New Classics

Jonda C. McNair, Assistant Professor of Reading at Clemson University, publishes I Never Knew… a terrific newsletter highlighting African American children’s literature. In her Fall 2008 issue (which you can get by emailing her) Dr. McNair invites readers to expand the definition of “children’s classics” to include more representation of diverse authors and texts, as follows:

It is my hope that teachers, teacher educators, parents, and others will broaden their definition of the term “classic” so as to represent all children with a diverse collection of books that will stand the test of time.

I’m currently reworking my classroom library and keeping McNair’s words in mind. I recently came across a box of old books (left by the teacher who occupied  my classroom before me) and to my delight I found copies of picture books by Lucille Clifton (like-new copy of Everett Anderson’s Goodbye) and John Steptoe, as well as several titles by Eloise Greenfield. My library also includes many of the newer titles mentioned in the newsletter, and my students and I agree that Show Way, by Jacqueline Woodson is a “must” to be included on anybody’s list of new classics!


Lifeboat for teaching

Digging for treasure in old notebooks!

Digging for treasure in old notebooks!

I’ve been rummaging through old notebooks and favorite texts as I prepare for the semester ahead with my students (preservice teachers). While leafing through my dog-eared copy of  Lucy Calkins’s The Art of Teaching Writing, my eyes fell on the following words: “To teach well, we do not need more techniques and strategies as much as we need a vision of what is essential. It is not the number of good ideas that turns our work into art, but the selection, balance, and design of those ideas.”

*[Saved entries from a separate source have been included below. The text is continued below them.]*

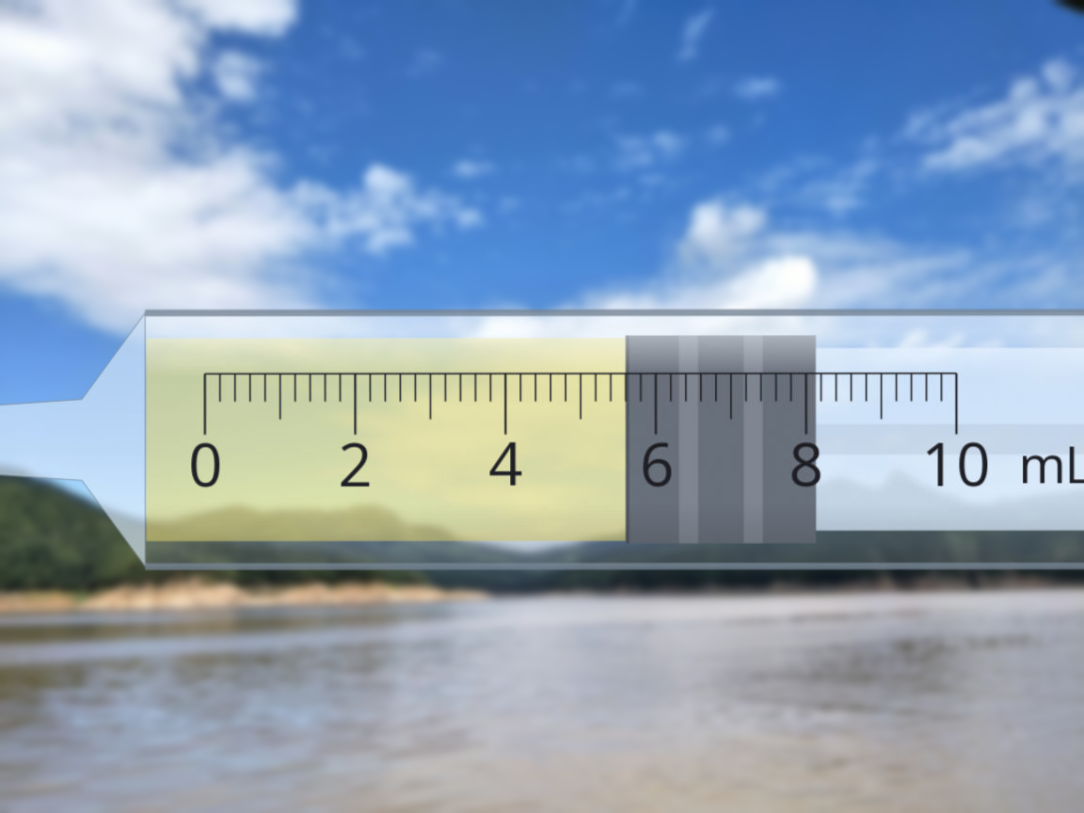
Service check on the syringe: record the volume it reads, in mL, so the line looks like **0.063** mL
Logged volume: **5.6** mL
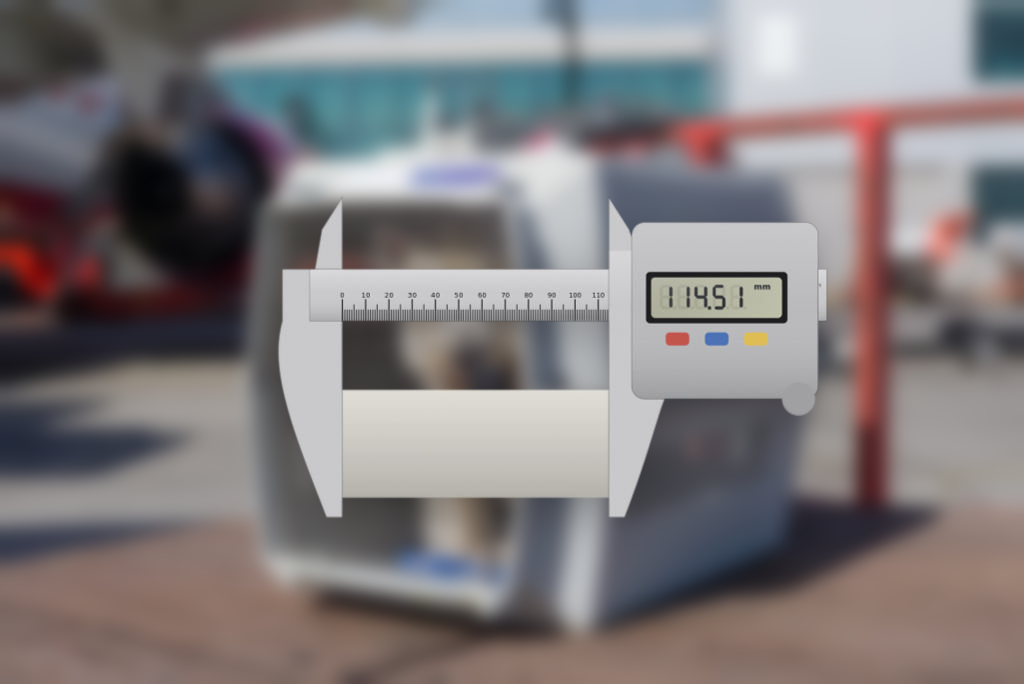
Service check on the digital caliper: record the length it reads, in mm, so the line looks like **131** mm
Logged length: **114.51** mm
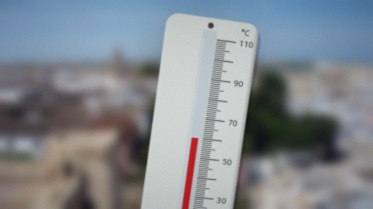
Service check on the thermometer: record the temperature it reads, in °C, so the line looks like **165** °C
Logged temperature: **60** °C
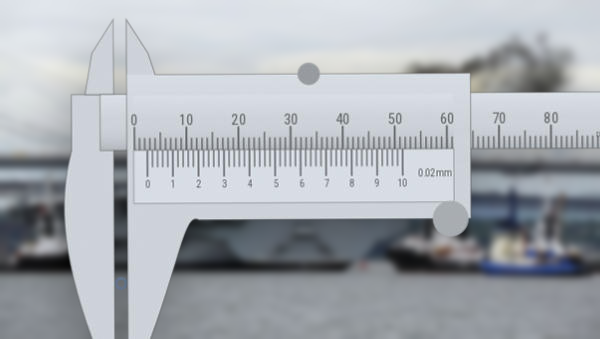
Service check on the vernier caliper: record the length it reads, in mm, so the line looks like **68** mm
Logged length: **2.5** mm
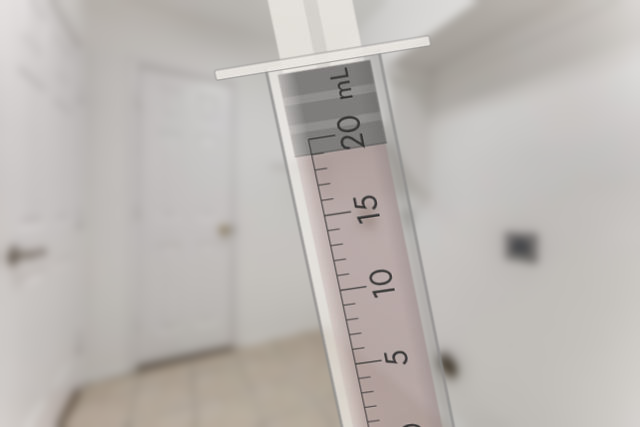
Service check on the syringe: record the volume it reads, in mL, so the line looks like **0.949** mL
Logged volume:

About 12 years ago, I attended my first summer writing institute at Columbia’s Teachers College. Katie Wood Ray (KWR) delivered a keynote address that echoes Calkins’s words and resonates to this day. KWR told a story of planning and preparing to do a week of writing work with a school on an island (maybe Jamaica?) and she talked about how she and a colleague thought long and hard about all the things they “needed” to bring with them in order to teach well. Her list included particular overheads and artifacts that she thought at the time were essential to her teaching of writing. By the time she finished packing, her bags were groaning from the load of “stuff” she decided she had to bring. When she got to the school, not only was there no overhead projector, there was no electricity! There were no books, and few –if any– of the supplies that we take for granted and think we can’t possibly teach without. She and her colleague had to rethink their whole itinerary and start from scratch. In the end, they realized they did not need most of what they had originally thought they couldn’t teach without.

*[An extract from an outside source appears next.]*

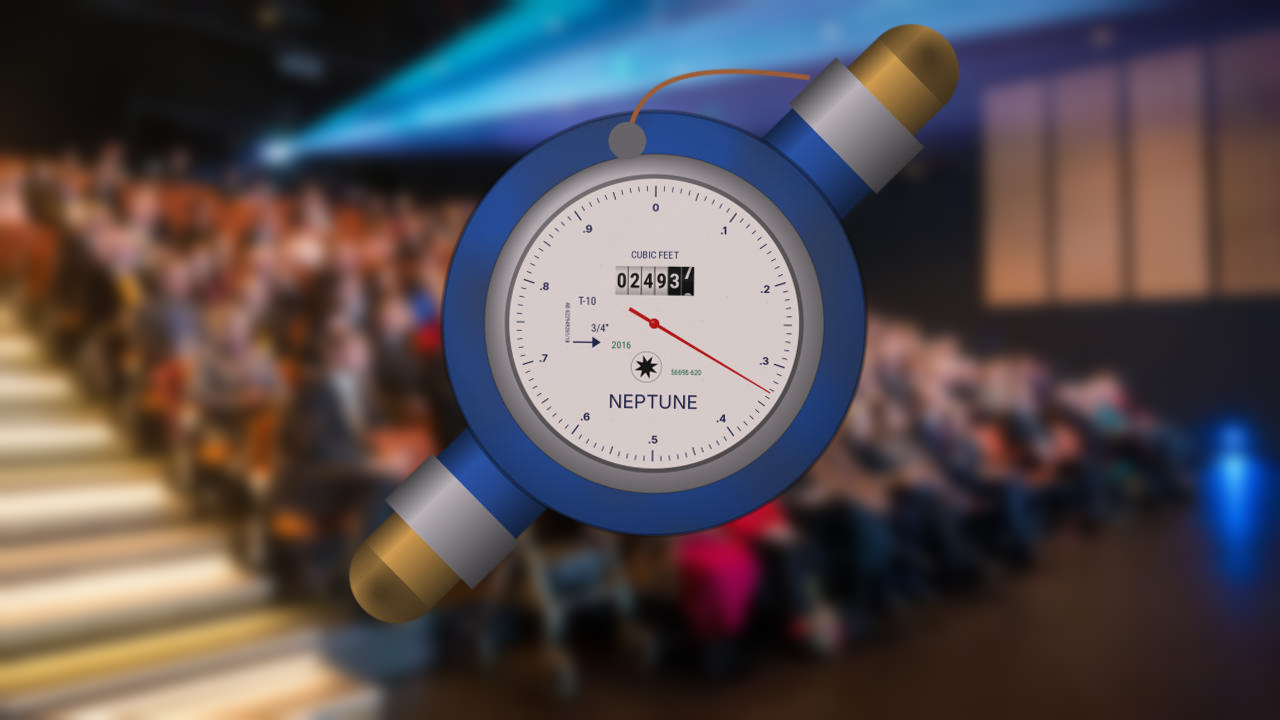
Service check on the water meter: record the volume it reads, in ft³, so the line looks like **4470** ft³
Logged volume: **24937.33** ft³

KWR asked those of us in attendance, “What will you pack in your lifeboat for teaching?  You can’t take everything with you, so you have to think long and hard about what is most essential to your teaching.” Her question provoked us to reflect on how we would prioritize …. think about what’s most important and central to our teaching. It came down to the stories of our own lives, our own experiences, the literature that we read and was read to us, all those things that we know by heart, along with the strength of our convictions.

So … one of my New Year’s resolutions is to keep the “lifeboat for teaching” metaphor at the forefront of my planning and hold onto that  which is essential to impart meaningful instruction …. and let go of that which is not!